* **Brief A**:
Please answer these questions about the passage on Matthew's gospel, giving each answer on its own line with the same mark:
(i) How many discourses of Jesus form the core of Matthew's gospel?
(ii) Which chapter-and-verse span shows Matthew's pattern of moving from identity to mission?
(iii) Who is given initial priority to hear and see the wonders of God's redemptive plan?

Quoted passage Block Start

The core of Matthew’s gospels is found in five discourses of Jesus. The first is what we deem the “Sermon on the Mount” (5-7). Today’s article will focus on the second and third discourse.
In 9:36-11:1, Matthew reflects a pattern that moves from identity to mission. The disciples are compelled to decisive action as they embark upon a mission modeled after Jesus’ mission to transform the human condition by announcing the good news of the kingdom and by exhibiting the kingdom’s presence as they are empowered to bring wholeness out of brokenness and liberation to those held in the grip of evil (10:5-7). Although Jesus’ mission crosses cultural boundaries, initial priority is given to Israel to hear and see the wonders of God’s redemptive plan (10:5). The movement of the Matthew’s narrative runs from the old to the new (9:14-17) constantly reconstructing the past and constructing the future in expectation. The mission is a movement that is always being joined by others—an ever-new people. Like interns, the followers of Jesus are taught missions by being sent into diverse cultural settings, where real llife happens. They learn to trust in God’s providential care and wisdom (10:9-15,19-20,26-31). They learn to respond creatively to rejection and hostilities (10:16-18,23-24,38-39). They learn to fully experience the depth of true community and family (10:11-14,32-33,40-42).

Quoted passage Block End
Available data Block Start

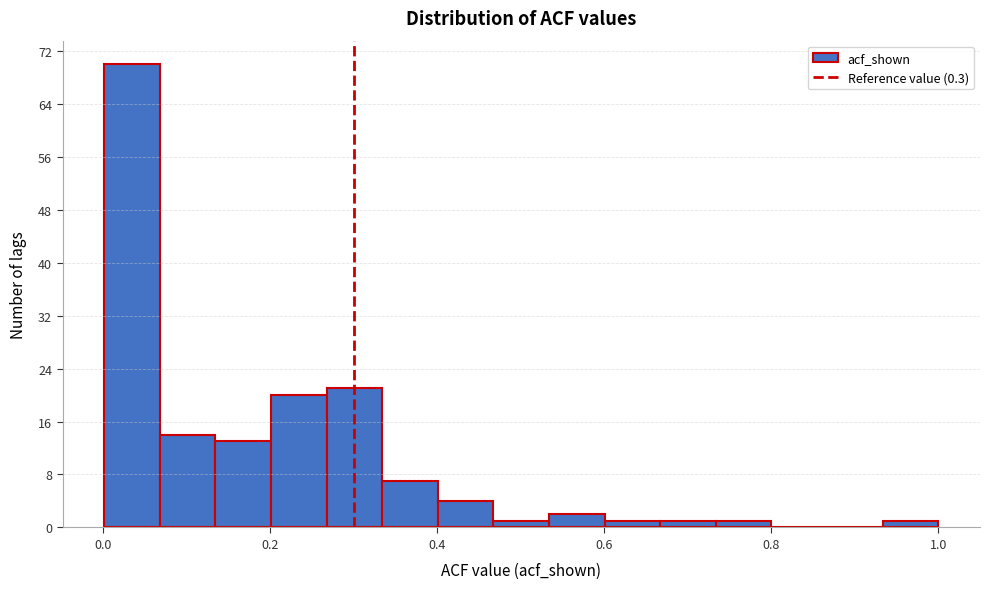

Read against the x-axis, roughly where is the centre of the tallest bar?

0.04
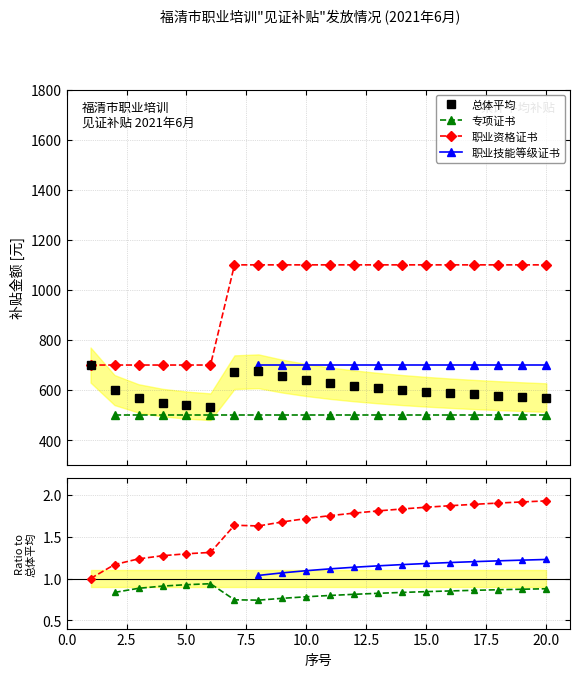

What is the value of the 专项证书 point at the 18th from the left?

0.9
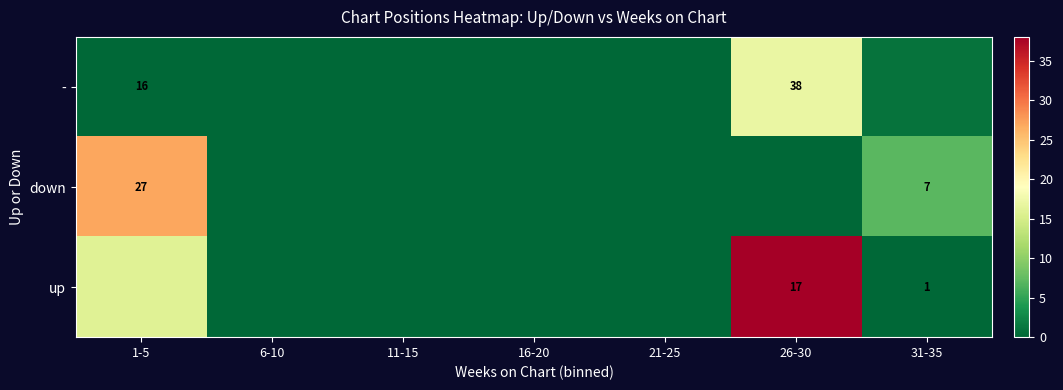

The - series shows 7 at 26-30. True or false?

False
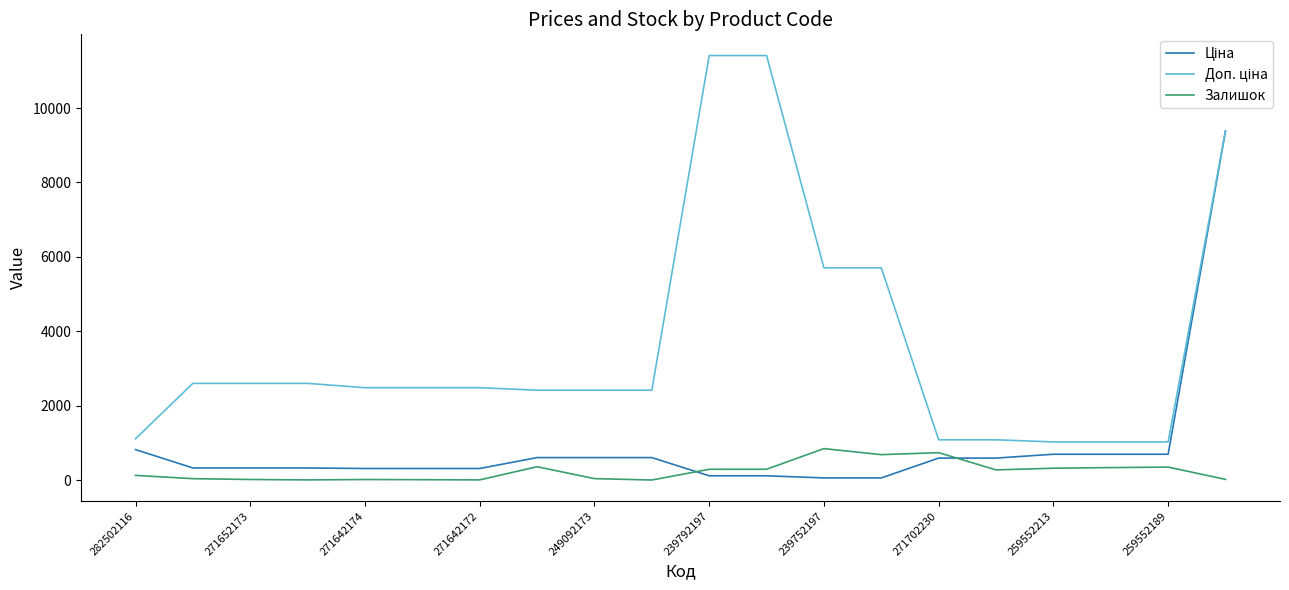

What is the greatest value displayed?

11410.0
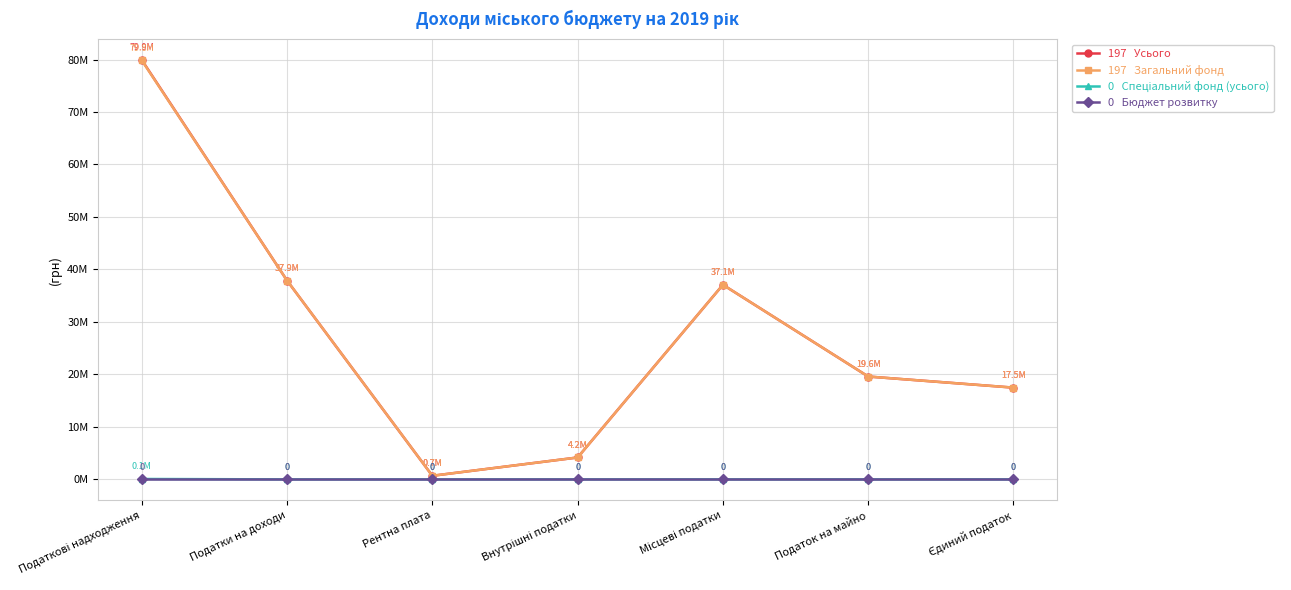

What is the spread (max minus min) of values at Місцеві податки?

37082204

Available data Block End

* **Brief B**:
Pick out each line of the rows above that contains the word "What", and copy those lines.

* **Solution A**:
(i) Five
(ii) 9:36-11:1
(iii) Israel

* **Solution B**:
What is the value of the 专项证书 point at the 18th from the left?
What is the greatest value displayed?
What is the spread (max minus min) of values at Місцеві податки?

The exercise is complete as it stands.